A 3-net of order n is a finite incidence structure consisting of points and three pairwise disjoint classes of lines, each of size n, such that every point incident with two lines from distinct classes is incident with exactly one line from each of the three classes. The current interest around 3-nets (embedded) in a projective plane \(\mathrm{PG}(2,\mathbb {K})\), defined over a field \(\mathbb {K}\) of characteristic p, arose from algebraic geometry; see Falk and Yuzvinsky (Compos Math 143:1069–1088, 2007), Miguel and Buzunáriz (Graphs Comb 25:469–488, 2009), Pereira and Yuzvinsky (Adv Math 219:672–688, 2008), Yuzvinsky (140:1614–1624, 2004), and Yuzvinsky (137:1641–1648, 2009). It is not difficult to find 3-nets in \(\mathrm{PG}(2,\mathbb {K})\) as far as \(0<p\le n\).
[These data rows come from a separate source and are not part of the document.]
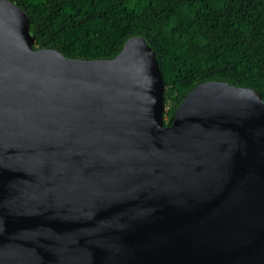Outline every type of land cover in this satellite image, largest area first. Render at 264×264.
I'll return each instance as SVG.
<instances>
[{
	"label": "water",
	"instance_id": "1",
	"mask_svg": "<svg viewBox=\"0 0 264 264\" xmlns=\"http://www.w3.org/2000/svg\"><path fill=\"white\" fill-rule=\"evenodd\" d=\"M0 0V264H264V96L201 82L166 117L147 36L37 45Z\"/></svg>",
	"mask_w": 264,
	"mask_h": 264
},
{
	"label": "trees",
	"instance_id": "2",
	"mask_svg": "<svg viewBox=\"0 0 264 264\" xmlns=\"http://www.w3.org/2000/svg\"><path fill=\"white\" fill-rule=\"evenodd\" d=\"M37 45L68 56L112 58L148 37L167 83V114L195 85L226 80L264 96V0H17Z\"/></svg>",
	"mask_w": 264,
	"mask_h": 264
},
{
	"label": "rangeland",
	"instance_id": "3",
	"mask_svg": "<svg viewBox=\"0 0 264 264\" xmlns=\"http://www.w3.org/2000/svg\"><path fill=\"white\" fill-rule=\"evenodd\" d=\"M166 117H167V118L169 117L168 114H166Z\"/></svg>",
	"mask_w": 264,
	"mask_h": 264
}]
</instances>
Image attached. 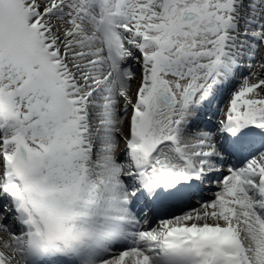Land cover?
<instances>
[{"label": "snow or ice", "instance_id": "obj_1", "mask_svg": "<svg viewBox=\"0 0 264 264\" xmlns=\"http://www.w3.org/2000/svg\"><path fill=\"white\" fill-rule=\"evenodd\" d=\"M0 264H264V0H0Z\"/></svg>", "mask_w": 264, "mask_h": 264}]
</instances>
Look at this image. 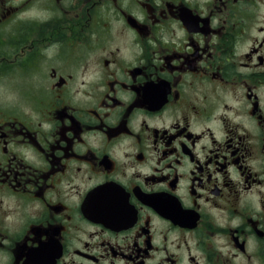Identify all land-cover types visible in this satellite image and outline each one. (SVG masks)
Wrapping results in <instances>:
<instances>
[{"label": "flooded vegetation", "instance_id": "af4514ba", "mask_svg": "<svg viewBox=\"0 0 264 264\" xmlns=\"http://www.w3.org/2000/svg\"><path fill=\"white\" fill-rule=\"evenodd\" d=\"M0 264H264V0H0Z\"/></svg>", "mask_w": 264, "mask_h": 264}]
</instances>
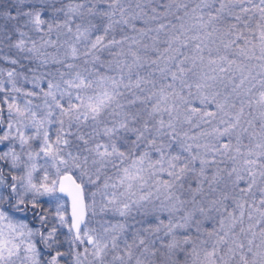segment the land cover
Returning <instances> with one entry per match:
<instances>
[{"label": "snow or ice", "instance_id": "snow-or-ice-1", "mask_svg": "<svg viewBox=\"0 0 264 264\" xmlns=\"http://www.w3.org/2000/svg\"><path fill=\"white\" fill-rule=\"evenodd\" d=\"M0 264H264V0H0Z\"/></svg>", "mask_w": 264, "mask_h": 264}]
</instances>
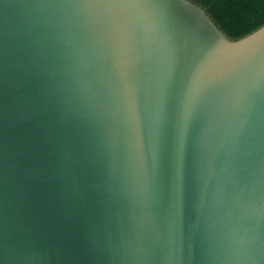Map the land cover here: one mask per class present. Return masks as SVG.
Wrapping results in <instances>:
<instances>
[{
  "label": "water",
  "instance_id": "obj_1",
  "mask_svg": "<svg viewBox=\"0 0 264 264\" xmlns=\"http://www.w3.org/2000/svg\"><path fill=\"white\" fill-rule=\"evenodd\" d=\"M0 264H264V26L0 0Z\"/></svg>",
  "mask_w": 264,
  "mask_h": 264
},
{
  "label": "trees",
  "instance_id": "obj_2",
  "mask_svg": "<svg viewBox=\"0 0 264 264\" xmlns=\"http://www.w3.org/2000/svg\"><path fill=\"white\" fill-rule=\"evenodd\" d=\"M203 7L232 40H239L264 26V0H190Z\"/></svg>",
  "mask_w": 264,
  "mask_h": 264
}]
</instances>
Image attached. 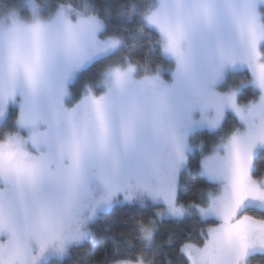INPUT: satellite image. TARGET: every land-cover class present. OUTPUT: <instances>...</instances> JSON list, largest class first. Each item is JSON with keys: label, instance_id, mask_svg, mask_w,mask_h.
<instances>
[{"label": "snow or ice", "instance_id": "1", "mask_svg": "<svg viewBox=\"0 0 264 264\" xmlns=\"http://www.w3.org/2000/svg\"><path fill=\"white\" fill-rule=\"evenodd\" d=\"M112 15L0 0V264L63 258L117 204L154 211L136 220V257L117 258L113 236L98 264H155L174 238L156 241L165 218L206 225L184 236L186 264H251L264 256V0H126ZM197 149L204 186L182 202Z\"/></svg>", "mask_w": 264, "mask_h": 264}, {"label": "trees", "instance_id": "2", "mask_svg": "<svg viewBox=\"0 0 264 264\" xmlns=\"http://www.w3.org/2000/svg\"><path fill=\"white\" fill-rule=\"evenodd\" d=\"M8 2H13V0H8ZM52 2L55 3V0H52ZM93 2L97 5L102 14L105 9L110 10L113 14V21L118 22L119 17L115 14L119 5L125 3L126 0H93ZM129 44L134 48V55L137 59L144 60L146 58L144 55L147 49L146 41H129ZM147 59L152 60L153 67H155L157 63H161L159 59L152 56L147 57ZM236 79L238 82L240 77ZM248 99H251V96L248 94L241 96V102L247 101ZM196 138L212 141L211 134L205 131L196 134L195 139ZM199 158V152L194 151V162L191 165V171L187 174V182L184 183L182 178V187L179 192L182 202L198 200L197 189L198 187L204 186L201 183V178L197 171V162ZM257 165L258 169H264V157L257 158ZM257 174L259 175V172ZM153 211L154 208H142L138 204L132 206L117 205L111 210L103 211L97 216L95 221L90 224V229L95 236L94 240L89 237L85 240L80 249L73 251L70 256L63 261L51 259L45 262V264H98V262L103 259L105 251L108 253L109 257H112L113 242L109 237L113 236L122 245V255L117 258H134L139 254L141 249V242L138 239L136 229V220L140 217L147 219L152 215ZM202 226L206 225H201L194 219L179 222L168 218L163 219L157 226V243L168 240L170 235H173L174 238L171 244L162 245L158 249L155 255V264H186V258L178 255L180 244L185 235L190 231L195 235ZM125 240L131 242L132 246L126 248L124 246ZM144 259L146 262L151 259V253L144 257ZM251 264H264V256H254Z\"/></svg>", "mask_w": 264, "mask_h": 264}, {"label": "rangeland", "instance_id": "3", "mask_svg": "<svg viewBox=\"0 0 264 264\" xmlns=\"http://www.w3.org/2000/svg\"><path fill=\"white\" fill-rule=\"evenodd\" d=\"M244 102H246V101H243V102H241V103H244ZM203 131L207 132L206 130H199L196 134H198V133H200V132H203ZM207 133H208V132H207ZM196 134H195V136H196ZM195 136H194V143H200V142L202 141L206 146L210 147L212 141H209V140H206V139H202V138H196V139H195ZM195 151H198V152H199L198 149L195 150ZM117 205H120V204H117ZM117 205H116V206H117ZM114 207H115V206H114ZM102 212H103V211H102ZM99 214H100V213H99ZM99 214H98V215H99ZM165 219H167V218H165ZM89 227H90V226H89ZM80 247H81V246H79V247H73V248L70 250V252H69L66 256H64L63 258H58V257L51 256V257L46 258L45 262H47L48 260H51V259H55L56 261H63L65 258H67L68 256H70V254H71L73 251H75V250H77V249H80Z\"/></svg>", "mask_w": 264, "mask_h": 264}]
</instances>
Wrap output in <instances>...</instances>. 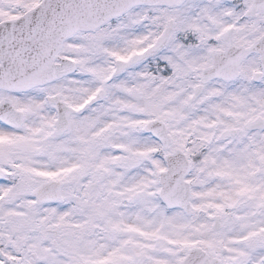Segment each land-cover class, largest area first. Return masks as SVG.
<instances>
[{
	"label": "snow or ice",
	"instance_id": "6c2138e0",
	"mask_svg": "<svg viewBox=\"0 0 264 264\" xmlns=\"http://www.w3.org/2000/svg\"><path fill=\"white\" fill-rule=\"evenodd\" d=\"M0 264H264V0H0Z\"/></svg>",
	"mask_w": 264,
	"mask_h": 264
}]
</instances>
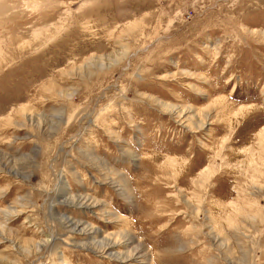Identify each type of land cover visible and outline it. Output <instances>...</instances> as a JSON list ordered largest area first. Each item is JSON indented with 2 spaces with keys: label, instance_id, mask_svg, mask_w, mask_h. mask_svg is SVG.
Masks as SVG:
<instances>
[{
  "label": "rangeland",
  "instance_id": "rangeland-1",
  "mask_svg": "<svg viewBox=\"0 0 264 264\" xmlns=\"http://www.w3.org/2000/svg\"><path fill=\"white\" fill-rule=\"evenodd\" d=\"M0 264H264V0H0Z\"/></svg>",
  "mask_w": 264,
  "mask_h": 264
},
{
  "label": "bare ground",
  "instance_id": "bare-ground-1",
  "mask_svg": "<svg viewBox=\"0 0 264 264\" xmlns=\"http://www.w3.org/2000/svg\"><path fill=\"white\" fill-rule=\"evenodd\" d=\"M260 130H261V129H260ZM260 130H259V131H260ZM81 204H83V203L81 202ZM95 229H96V228H95ZM131 256H132V255H131ZM131 256H129V257H131ZM133 259H135V258H133Z\"/></svg>",
  "mask_w": 264,
  "mask_h": 264
}]
</instances>
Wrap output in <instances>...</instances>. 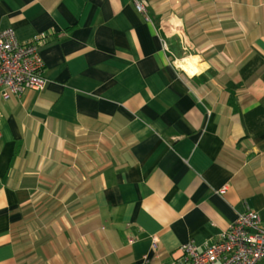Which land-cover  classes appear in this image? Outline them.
Returning <instances> with one entry per match:
<instances>
[{"label":"crops","instance_id":"crops-1","mask_svg":"<svg viewBox=\"0 0 264 264\" xmlns=\"http://www.w3.org/2000/svg\"><path fill=\"white\" fill-rule=\"evenodd\" d=\"M138 1L0 0L47 80L0 94V264H172L264 225V0Z\"/></svg>","mask_w":264,"mask_h":264},{"label":"built area","instance_id":"built-area-1","mask_svg":"<svg viewBox=\"0 0 264 264\" xmlns=\"http://www.w3.org/2000/svg\"><path fill=\"white\" fill-rule=\"evenodd\" d=\"M133 2L138 12L145 13L138 0ZM43 39L40 36L23 43L16 39L12 29L0 31V94L3 100L45 88L47 80L38 54ZM180 252V257L172 264H264V225L258 214L248 210L216 243L199 250L189 242ZM138 264H149V260L144 257Z\"/></svg>","mask_w":264,"mask_h":264},{"label":"bare ground","instance_id":"bare-ground-1","mask_svg":"<svg viewBox=\"0 0 264 264\" xmlns=\"http://www.w3.org/2000/svg\"><path fill=\"white\" fill-rule=\"evenodd\" d=\"M182 64H183L185 67H189V66H191L192 62H191L190 60H184V61L182 62Z\"/></svg>","mask_w":264,"mask_h":264},{"label":"rangeland","instance_id":"rangeland-1","mask_svg":"<svg viewBox=\"0 0 264 264\" xmlns=\"http://www.w3.org/2000/svg\"><path fill=\"white\" fill-rule=\"evenodd\" d=\"M192 62V60H190Z\"/></svg>","mask_w":264,"mask_h":264}]
</instances>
However, only a few infinite families of 3-nets in \(PG(2,\mathbb {K})\) are known to exist whenever \(p=0\), or \(p>n\). Under this condition, the known families are characterized as the only 3-nets in \(\mathrm{PG}(2,\mathbb {K})\) which can be coordinatized by a group; see Korchmáros et al. (J Algebr Comb 39:939–966, 2014). In this paper we deal with 3-nets in \(PG(2,\mathbb {K})\) which can be coordinatized by a diassociative loop G but not by a group. We prove two structural theorems on G. As a corollary, if G is commutative then every non-trivial element of G has the same order, and G has exponent 2 or 3 where the exponent of a finite diassociative loop is the maximum of the orders of its elements. We also discuss the existence problem for such 3-nets.